When the sheriff seized the truck in Nebraska, an attachment lien was imposed thereon; and upon the intervention of bankruptcy, the trustee became vested with the rights of the attaching creditor. But it is the well-established general rule that, except when otherwise provided by statute, the levy of an attachment upon property creates a lien only on the actual interest or right of the attachment debtor in the property. In other words, an attachment lien reaches only the actual interest or right of the defendant debtor in the attachment suit. That rule obtains in Nebraska. Burnham v. Doolittle, 14 Neb. 214, 15 N.W. 606; Chicago Lumber Co. v. Fisher, 18 Neb. 334, 25 N.W. 340. And it also obtains in Kansas. Julian v. Eagle Oil & Gas Co., 83 Kan. 440, 111 P. 445; Saylor v. Crooker, 97 Kan. 624, 156 P. 737; Federal Trust Co. v. Ireland, 132 Kan. 615, 296 P. 704; Bryant v. Fordyce, 147 Kan. 586, 78 P.2d 32; Marshall v. Bardin, 169 Kan. 534, 220 P.2d 187. As between the dealer and the bankrupt, the chattel mortgage was valid. The right or interest of the bankrupt in the truck was the equity over and above the amount of the mortgage debt. The attachment lien reached only such equity. Burnham v. Doolittle, supra; Chicago Lumber Co. v. Fisher, supra. It was pleaded specifically in the petition for reclamation that the value of the truck was less than the amount of the secured claim of the dealer which meant the note secured by the mortgage.
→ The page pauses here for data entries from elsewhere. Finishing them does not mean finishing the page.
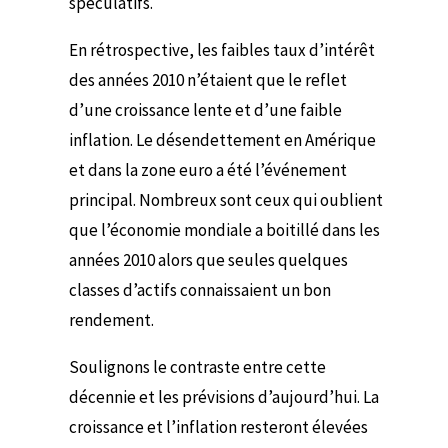
spéculatifs.
En rétrospective, les faibles taux d’intérêt
des années 2010 n’étaient que le reflet
d’une croissance lente et d’une faible
inflation. Le désendettement en Amérique
et dans la zone euro a été l’événement
principal. Nombreux sont ceux qui oublient
que l’économie mondiale a boitillé dans les
années 2010 alors que seules quelques
classes d’actifs connaissaient un bon
rendement.
Soulignons le contraste entre cette
décennie et les prévisions d’aujourd’hui. La
croissance et l’inflation resteront élevées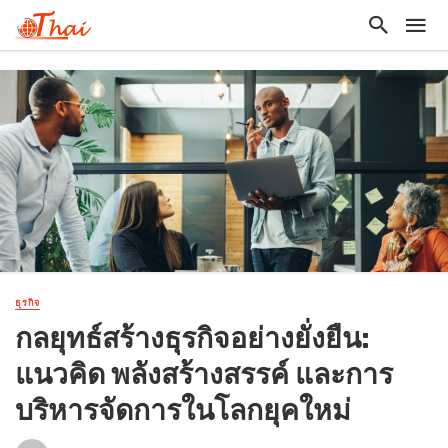
ธุรกิจ
กลยุทธ์สร้างธุรกิจอย่างยั่งยืน:
แนวคิด พลังสร้างสรรค์ และการ
บริหารจัดการในโลกยุคใหม่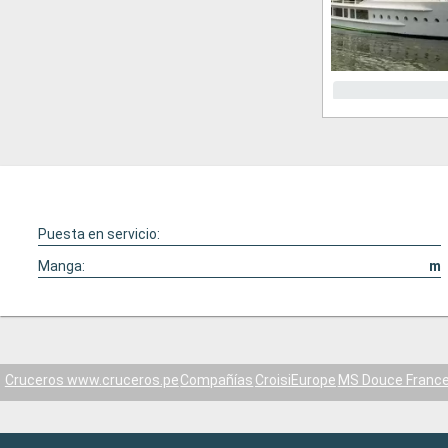
Puesta en servicio:
Manga:
m
Cruceros www.cruceros.pe
Compañías
CroisiEurope
MS Douce Franc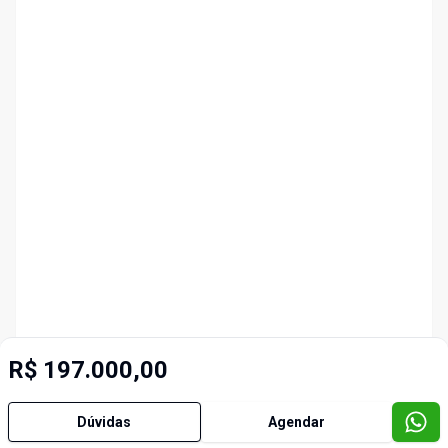
R$ 197.000,00
Dúvidas
Agendar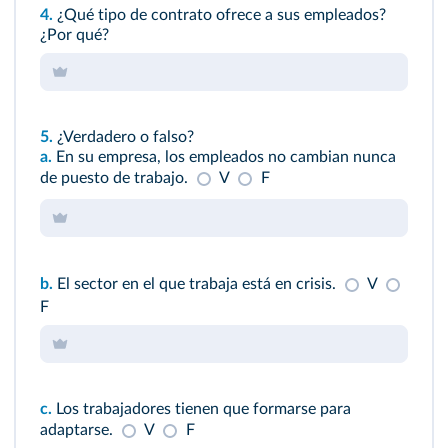
4.
¿Qué tipo de contrato ofrece a sus empleados?
¿Por qué?
5.
¿Verdadero o falso?
a.
En su empresa, los empleados no cambian nunca
de puesto de trabajo.
V
F
b.
El sector en el que trabaja está en crisis.
V
F
c.
Los trabajadores tienen que formarse para
adaptarse.
V
F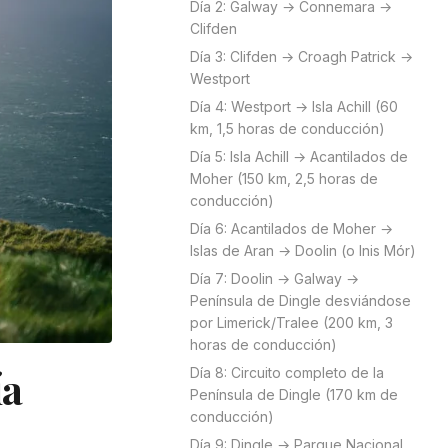
Día 2: Galway → Connemara →
Clifden
Día 3: Clifden → Croagh Patrick →
Westport
Día 4: Westport → Isla Achill (60
km, 1,5 horas de conducción)
Día 5: Isla Achill → Acantilados de
Moher (150 km, 2,5 horas de
conducción)
Día 6: Acantilados de Moher →
Islas de Aran → Doolin (o Inis Mór)
Día 7: Doolin → Galway →
Península de Dingle desviándose
por Limerick/Tralee (200 km, 3
horas de conducción)
ía
Día 8: Circuito completo de la
Península de Dingle (170 km de
conducción)
Día 9: Dingle → Parque Nacional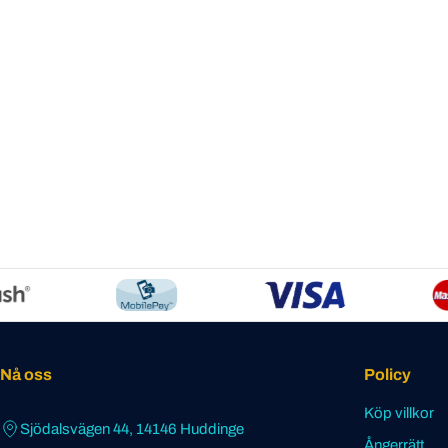
Nå oss
Policy
Köp villkor
Sjödalsvägen 44, 14146 Huddinge
Ångerrätt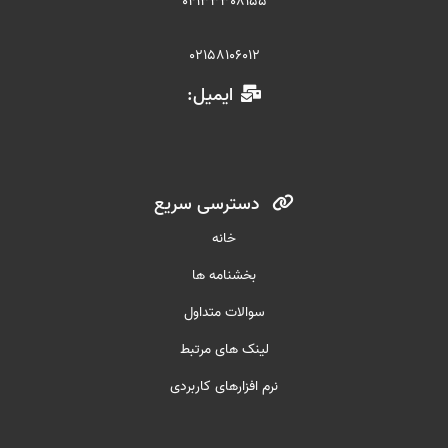
04133308155
02158106012
ایمیل:
دسترسی سریع
خانه
بخشنامه ها
سوالات متداول
لینک های مرتبط
نرم افزارهای کاربردی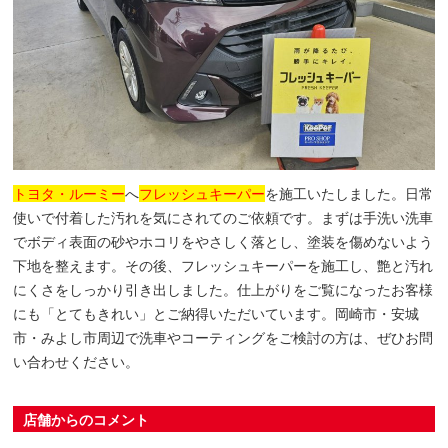
トヨタ・ルーミー
へ
フレッシュキーパー
を施工いたしました。日常
使いで付着した汚れを気にされてのご依頼です。まずは手洗い洗車
でボディ表面の砂やホコリをやさしく落とし、塗装を傷めないよう
下地を整えます。その後、フレッシュキーパーを施工し、艶と汚れ
にくさをしっかり引き出しました。仕上がりをご覧になったお客様
にも「とてもきれい」とご納得いただいています。岡崎市・安城
市・みよし市周辺で洗車やコーティングをご検討の方は、ぜひお問
い合わせください。
店舗からのコメント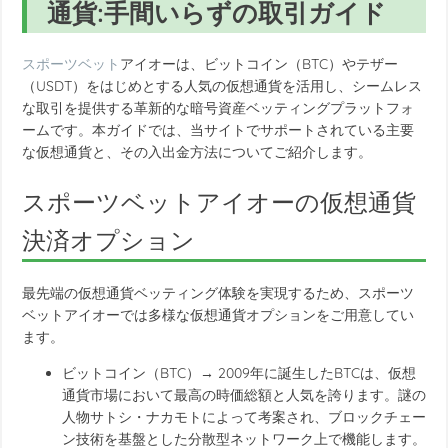
通貨:手間いらずの取引ガイド
スポーツベット
アイオーは、ビットコイン（BTC）やテザー
（USDT）をはじめとする人気の仮想通貨を活用し、シームレス
な取引を提供する革新的な暗号資産ベッティングプラットフォ
ームです。本ガイドでは、当サイトでサポートされている主要
な仮想通貨と、その入出金方法についてご紹介します。
スポーツベットアイオーの仮想通貨
決済オプション
最先端の仮想通貨ベッティング体験を実現するため、スポーツ
ベットアイオーでは多様な仮想通貨オプションをご用意してい
ます。
ビットコイン（BTC）→ 2009年に誕生したBTCは、仮想
通貨市場において最高の時価総額と人気を誇ります。謎の
人物サトシ・ナカモトによって考案され、ブロックチェー
ン技術を基盤とした分散型ネットワーク上で機能します。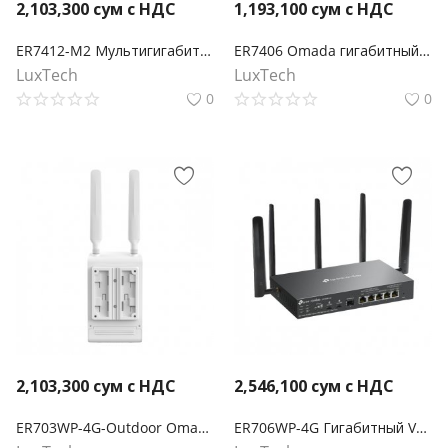
2,103,300
сум с НДС
1,193,100
сум с НДС
ER7412-M2 Мультигигабитный VPN-шлюз Omada
ER7406 Omada гигабитный Multi-WAN VPN‑маршрутизатор монтируемый в стойку
LuxTech
LuxTech
0
0
2,103,300
сум с НДС
2,546,100
сум с НДС
ER703WP-4G-Outdoor Omada 4G+ Cat6 AX3000 Wi-Fi 6 наружный/внутренний шлюз
ER706WP-4G Гигабитный VPN-шлюз Omada 4G+ Cat6 AX3000 с 4 портами PoE+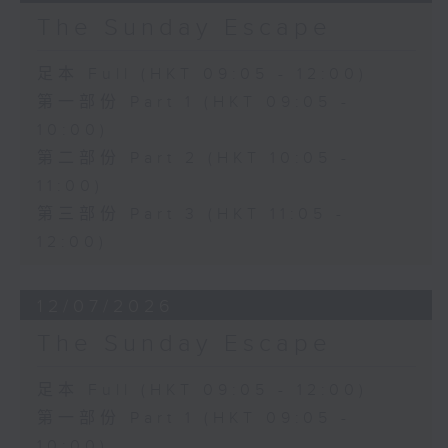
The Sunday Escape
足本 Full (HKT 09:05 - 12:00)
第一部份 Part 1 (HKT 09:05 -
10:00)
第二部份 Part 2 (HKT 10:05 -
11:00)
第三部份 Part 3 (HKT 11:05 -
12:00)
12/07/2026
The Sunday Escape
足本 Full (HKT 09:05 - 12:00)
第一部份 Part 1 (HKT 09:05 -
10:00)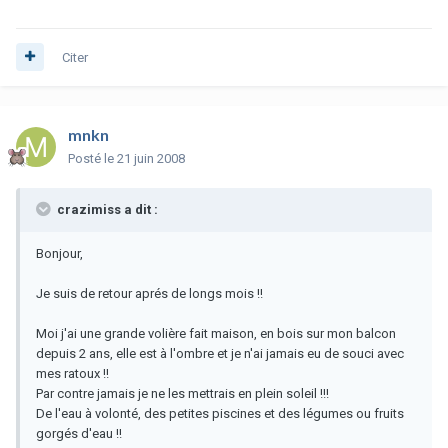
Citer
mnkn
Posté
le 21 juin 2008
crazimiss a dit :
Bonjour,
Je suis de retour aprés de longs mois !!
Moi j'ai une grande volière fait maison, en bois sur mon balcon
depuis 2 ans, elle est à l'ombre et je n'ai jamais eu de souci avec
mes ratoux !!
Par contre jamais je ne les mettrais en plein soleil !!!
De l'eau à volonté, des petites piscines et des légumes ou fruits
gorgés d'eau !!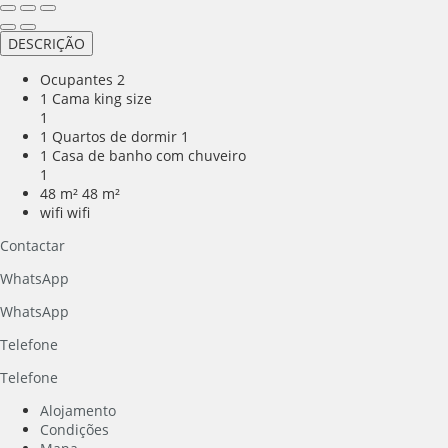
DESCRIÇÃO
Ocupantes
2
1 Cama king size
1
1 Quartos de dormir
1
1 Casa de banho com chuveiro
1
48 m²
48 m²
wifi
wifi
Contactar
WhatsApp
WhatsApp
Telefone
Telefone
Alojamento
Condições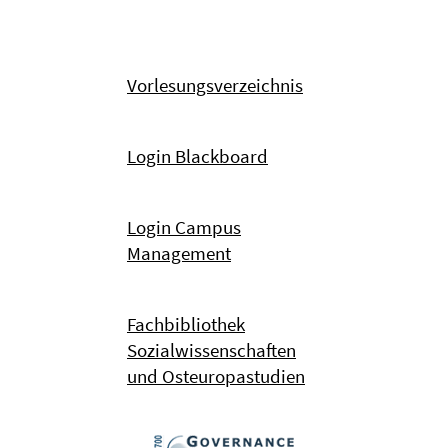
Vorlesungsverzeichnis
Login Blackboard
Login Campus
Management
Fachbibliothek
Sozialwissenschaften
und Osteuropastudien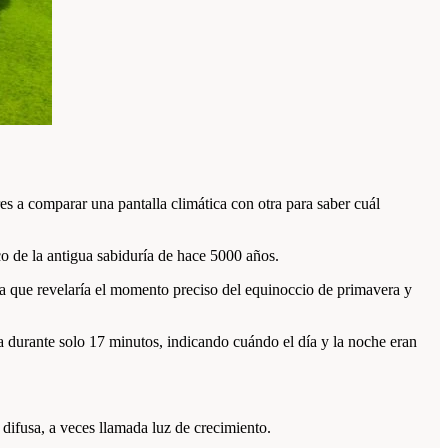
 a comparar una pantalla climática con otra para saber cuál
o de la antigua sabiduría de hace 5000 años.
ba que revelaría el momento preciso del equinoccio de primavera y
a durante solo 17 minutos, indicando cuándo el día y la noche eran
 difusa, a veces llamada luz de crecimiento.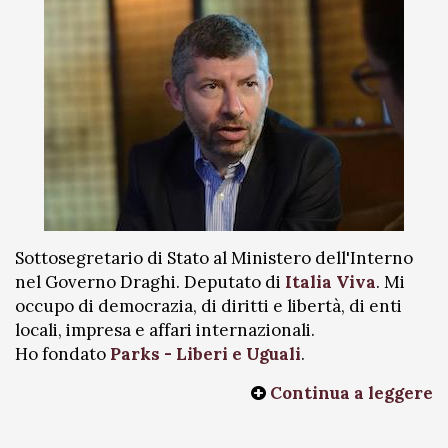
Sottosegretario di Stato al Ministero dell'Interno
nel Governo Draghi. Deputato di
Italia Viva
. Mi
occupo di democrazia, di diritti e libertà, di enti
locali, impresa e affari internazionali.
Ho fondato
Parks - Liberi e Uguali
.
Continua a leggere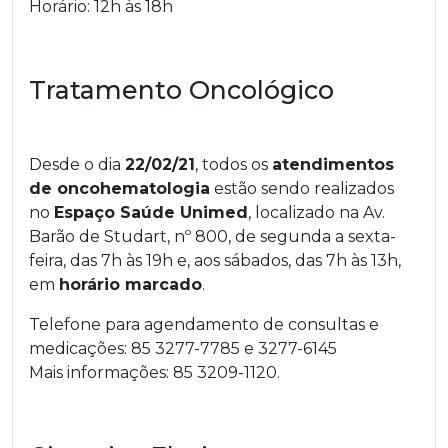
Horário: 12h às 18h
Tratamento Oncológico
Desde o dia
22/02/21
, todos os
atendimentos
de oncohematologia
estão sendo realizados
no
Espaço Saúde Unimed
, localizado na Av.
Barão de Studart, nº 800, de segunda a sexta-
feira, das 7h às 19h e, aos sábados, das 7h às 13h,
em
horário marcado
.
Telefone para agendamento de consultas e
medicações: 85 3277-7785 e 3277-6145
Mais informações: 85 3209-1120.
In the petition for the marshaling of liens and the sale of the truck free and clear of liens, the trustee pleaded that on information and belief the truck was of the probable value of $10,000; and that there was a substantial equity in it which could be realized for the benefit of the estate. But neither party adduced evidence relating to the value of the truck. They submitted the cause to the court upon the legal question whether the chattel mortgage of the dealer created an effective lien as against the trustee. Having submitted the cause in that manner and the court having determined it in the same manner, we make disposition of it in like manner.